= Exercise instructions =
Records follow. Print exactly the lines from the one that has "результатами прохождения тестирования." through the one that has "rutas jacobeas principales.", inclusive, and omit the pictures.

= Supplied entries =

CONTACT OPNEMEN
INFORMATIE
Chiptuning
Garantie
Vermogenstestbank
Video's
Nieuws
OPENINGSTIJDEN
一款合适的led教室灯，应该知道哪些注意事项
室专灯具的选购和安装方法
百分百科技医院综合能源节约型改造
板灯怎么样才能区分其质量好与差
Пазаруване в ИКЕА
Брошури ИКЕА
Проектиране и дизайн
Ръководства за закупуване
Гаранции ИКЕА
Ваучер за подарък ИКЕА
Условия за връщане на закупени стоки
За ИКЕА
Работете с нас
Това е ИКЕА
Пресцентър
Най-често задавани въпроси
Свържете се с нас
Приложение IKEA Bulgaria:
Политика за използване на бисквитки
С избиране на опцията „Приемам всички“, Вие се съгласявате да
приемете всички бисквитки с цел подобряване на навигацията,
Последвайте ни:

* * *

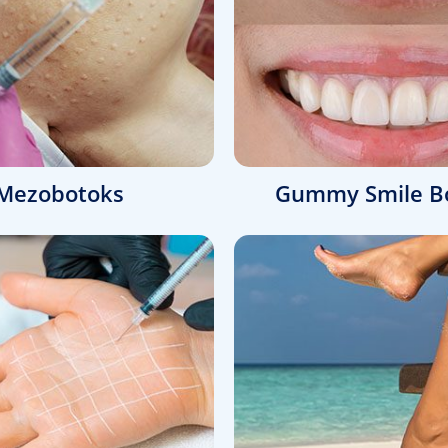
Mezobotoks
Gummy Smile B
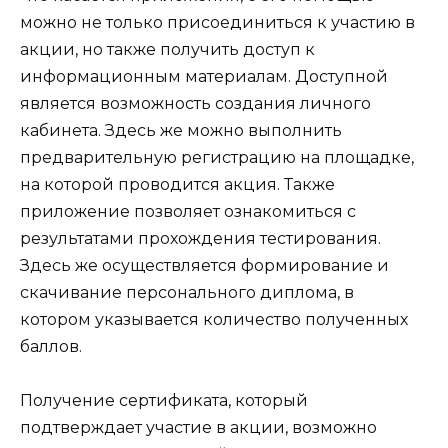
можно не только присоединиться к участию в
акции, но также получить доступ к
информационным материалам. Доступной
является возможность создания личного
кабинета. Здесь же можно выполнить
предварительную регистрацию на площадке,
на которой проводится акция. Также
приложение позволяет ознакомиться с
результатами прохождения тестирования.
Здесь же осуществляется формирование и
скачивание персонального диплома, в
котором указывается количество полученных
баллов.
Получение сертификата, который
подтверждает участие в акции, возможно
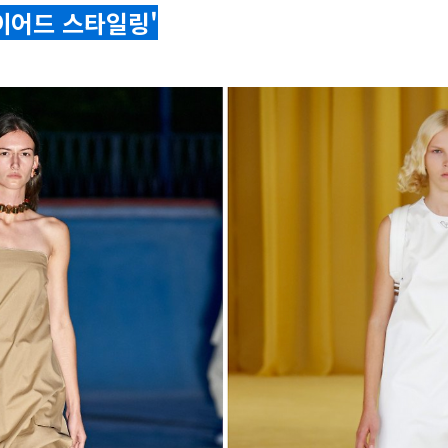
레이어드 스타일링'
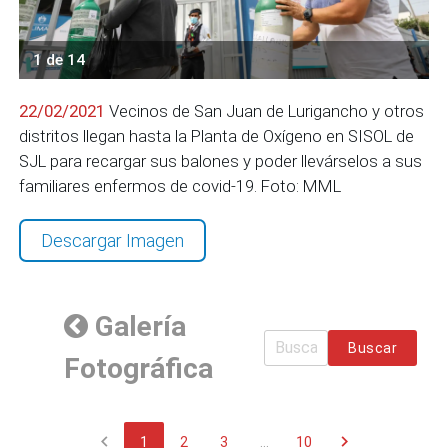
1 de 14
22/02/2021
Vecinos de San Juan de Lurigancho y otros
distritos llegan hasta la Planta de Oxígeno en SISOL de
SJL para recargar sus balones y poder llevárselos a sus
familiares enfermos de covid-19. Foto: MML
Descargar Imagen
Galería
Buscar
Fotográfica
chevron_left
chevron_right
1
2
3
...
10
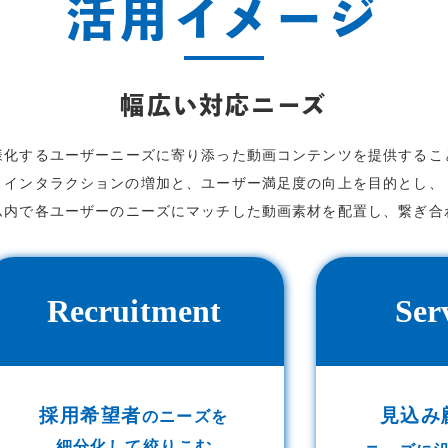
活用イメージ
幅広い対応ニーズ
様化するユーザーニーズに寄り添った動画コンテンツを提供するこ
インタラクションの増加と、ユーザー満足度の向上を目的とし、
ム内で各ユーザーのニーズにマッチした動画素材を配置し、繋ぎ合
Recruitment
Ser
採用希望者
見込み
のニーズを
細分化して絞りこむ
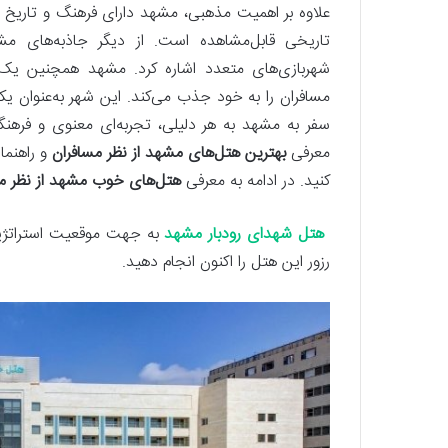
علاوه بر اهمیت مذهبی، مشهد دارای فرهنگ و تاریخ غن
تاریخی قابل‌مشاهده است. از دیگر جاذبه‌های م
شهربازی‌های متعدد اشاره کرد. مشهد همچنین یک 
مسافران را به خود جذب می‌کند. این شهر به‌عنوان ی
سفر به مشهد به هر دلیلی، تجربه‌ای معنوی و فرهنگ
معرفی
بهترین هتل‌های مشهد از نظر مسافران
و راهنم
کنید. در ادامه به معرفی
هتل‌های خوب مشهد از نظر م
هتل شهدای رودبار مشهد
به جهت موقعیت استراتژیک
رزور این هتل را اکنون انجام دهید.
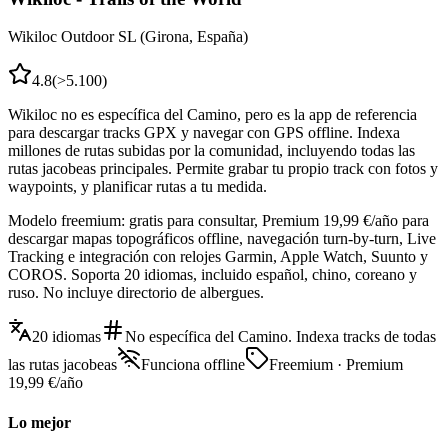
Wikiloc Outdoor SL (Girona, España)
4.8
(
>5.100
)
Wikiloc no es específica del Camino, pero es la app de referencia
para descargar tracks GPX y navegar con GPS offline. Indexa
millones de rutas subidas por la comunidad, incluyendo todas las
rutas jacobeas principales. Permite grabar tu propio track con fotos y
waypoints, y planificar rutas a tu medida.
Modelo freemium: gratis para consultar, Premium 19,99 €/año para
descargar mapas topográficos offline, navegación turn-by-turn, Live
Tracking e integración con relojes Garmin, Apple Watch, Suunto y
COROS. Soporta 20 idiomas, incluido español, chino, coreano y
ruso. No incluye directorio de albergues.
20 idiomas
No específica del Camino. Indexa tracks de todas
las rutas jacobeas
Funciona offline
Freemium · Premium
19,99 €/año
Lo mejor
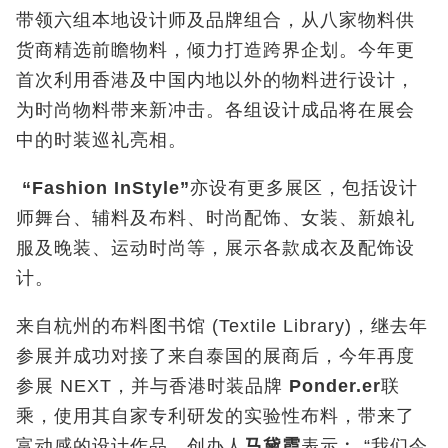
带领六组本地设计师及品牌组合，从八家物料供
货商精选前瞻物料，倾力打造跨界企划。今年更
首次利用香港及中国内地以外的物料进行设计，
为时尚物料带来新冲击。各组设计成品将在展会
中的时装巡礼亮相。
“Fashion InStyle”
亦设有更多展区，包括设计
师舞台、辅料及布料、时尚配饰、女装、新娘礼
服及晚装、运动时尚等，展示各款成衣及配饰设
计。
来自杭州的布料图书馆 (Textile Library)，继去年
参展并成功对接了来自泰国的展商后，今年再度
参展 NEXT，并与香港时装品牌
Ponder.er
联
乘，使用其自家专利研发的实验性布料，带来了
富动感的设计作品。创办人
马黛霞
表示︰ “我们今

= Task solution =
результатами прохождения тестирования.
Здесь же осуществляется формирование и
скачивание персонального диплома, в
котором указывается количество полученных
баллов.
Получение сертификата, который
подтверждает участие в акции, возможно
레이어드 스타일링'
1 de 14
22/02/2021
Vecinos de San Juan de Lurigancho y otros
distritos llegan hasta la Planta de Oxígeno en SISOL de
SJL para recargar sus balones y poder llevárselos a sus
familiares enfermos de covid-19. Foto: MML
Descargar Imagen
Galería
Buscar
Fotográfica
chevron_left
chevron_right
1
2
3
...
10
活用イメージ
幅広い対応ニーズ
様化するユーザーニーズに寄り添った動画コンテンツを提供するこ
インタラクションの増加と、ユーザー満足度の向上を目的とし、
ム内で各ユーザーのニーズにマッチした動画素材を配置し、繋ぎ合
Recruitment
Ser
採用希望者
見込み
のニーズを
細分化して絞りこむ
علاوه بر اهمیت مذهبی، مشهد دارای فرهنگ و تاریخ غن
تاریخی قابل‌مشاهده است. از دیگر جاذبه‌های م
شهربازی‌های متعدد اشاره کرد. مشهد همچنین یک 
مسافران را به خود جذب می‌کند. این شهر به‌عنوان ی
سفر به مشهد به هر دلیلی، تجربه‌ای معنوی و فرهنگ
معرفی
بهترین هتل‌های مشهد از نظر مسافران
و راهنم
کنید. در ادامه به معرفی
هتل‌های خوب مشهد از نظر م
هتل شهدای رودبار مشهد
به جهت موقعیت استراتژیک
رزور این هتل را اکنون انجام دهید.
Wikiloc Outdoor SL (Girona, España)
4.8
(
>5.100
)
Wikiloc no es específica del Camino, pero es la app de referencia
para descargar tracks GPX y navegar con GPS offline. Indexa
millones de rutas subidas por la comunidad, incluyendo todas las
rutas jacobeas principales. Permite grabar tu propio track con fotos y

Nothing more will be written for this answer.